= TO DO =
List every line of the material below that contains the string "Example", matching case exactly.

= DATA EXCERPTS =
-.-.-
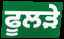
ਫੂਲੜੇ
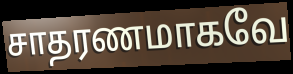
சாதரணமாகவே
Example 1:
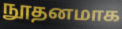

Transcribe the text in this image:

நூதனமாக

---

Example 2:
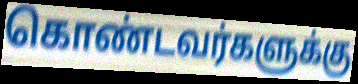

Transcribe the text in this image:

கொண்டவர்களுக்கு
-.-.-
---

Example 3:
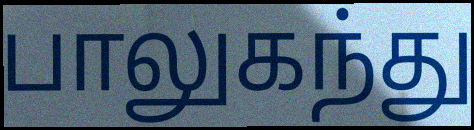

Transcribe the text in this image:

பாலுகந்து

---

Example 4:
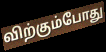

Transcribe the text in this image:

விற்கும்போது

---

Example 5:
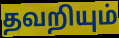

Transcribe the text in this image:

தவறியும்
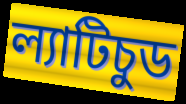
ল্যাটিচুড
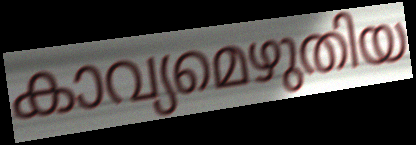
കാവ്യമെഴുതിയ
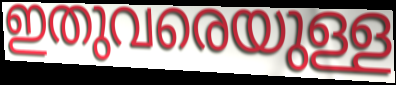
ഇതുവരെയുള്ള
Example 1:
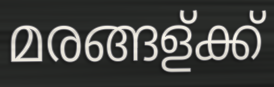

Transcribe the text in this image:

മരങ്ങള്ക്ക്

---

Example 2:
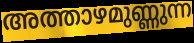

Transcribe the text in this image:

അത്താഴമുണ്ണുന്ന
-.-.-
= EXPECTED ANSWER =
Example 1:
Example 2:
Example 3:
Example 4:
Example 5:
Example 1:
Example 2:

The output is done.